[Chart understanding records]
*-*-*

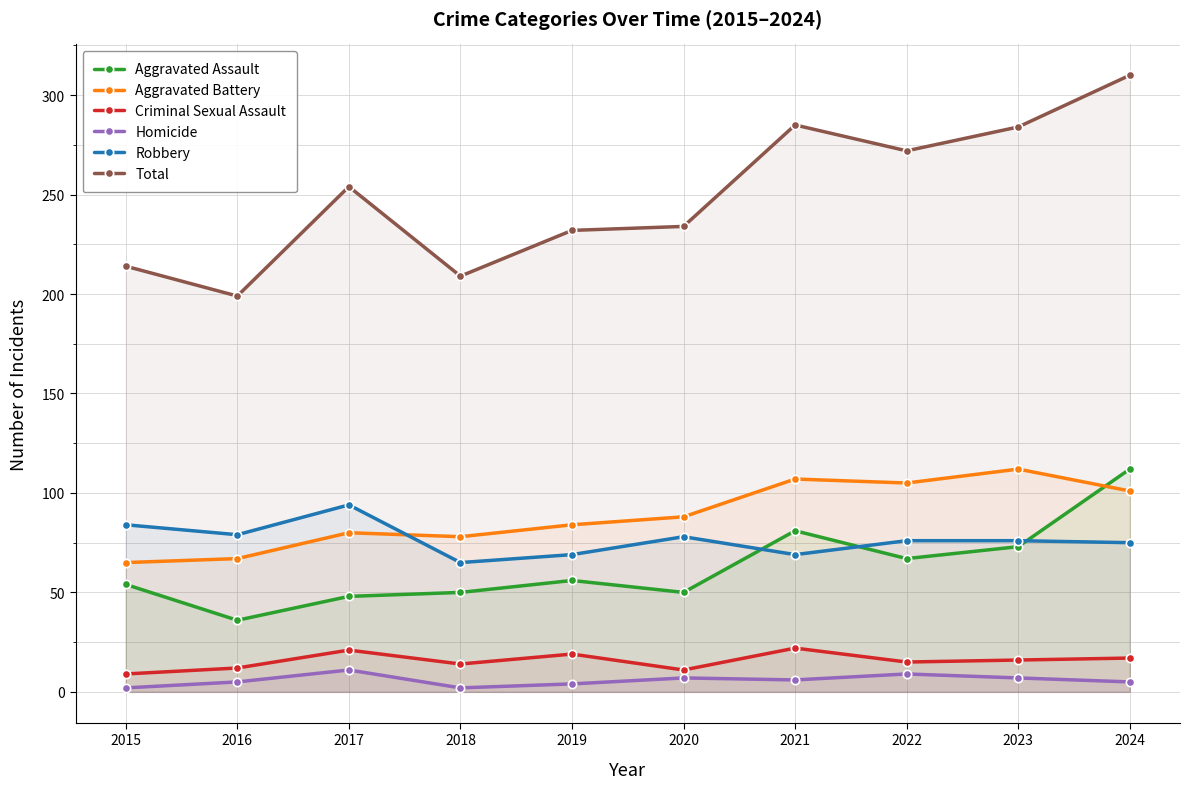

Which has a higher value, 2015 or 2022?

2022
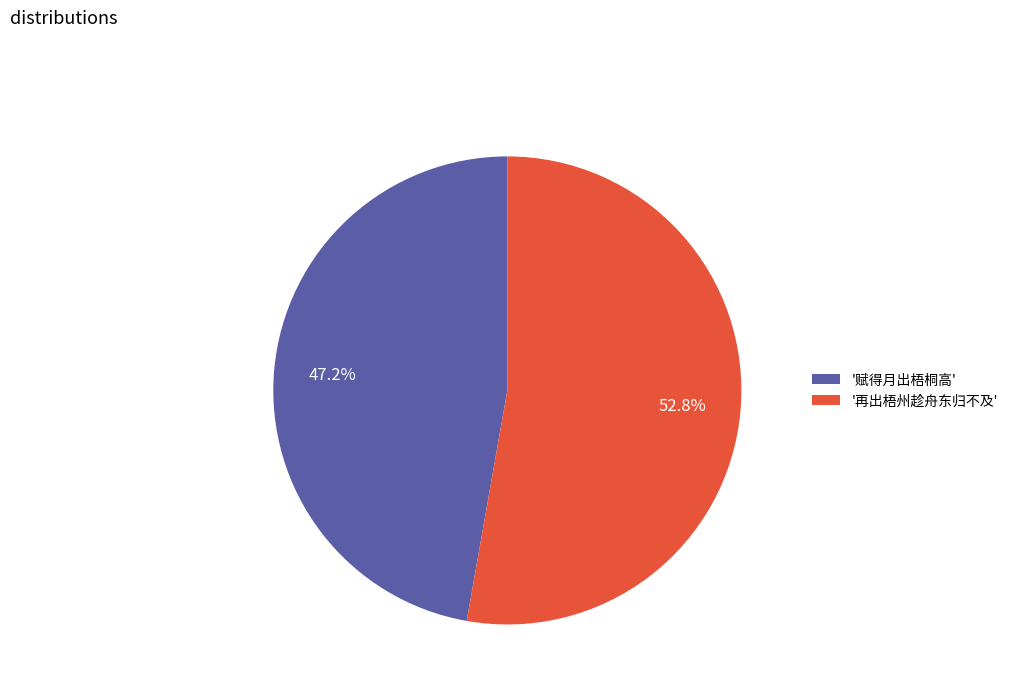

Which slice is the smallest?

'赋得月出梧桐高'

*-*-*

(Job) Give every line of the records as a JSON list of strings, one string per line, skipping blank lines. Leave the pictures out.

(Result below)
[
  "Which has a higher value, 2015 or 2022?",
  "2022",
  "Which slice is the smallest?",
  "'赋得月出梧桐高'"
]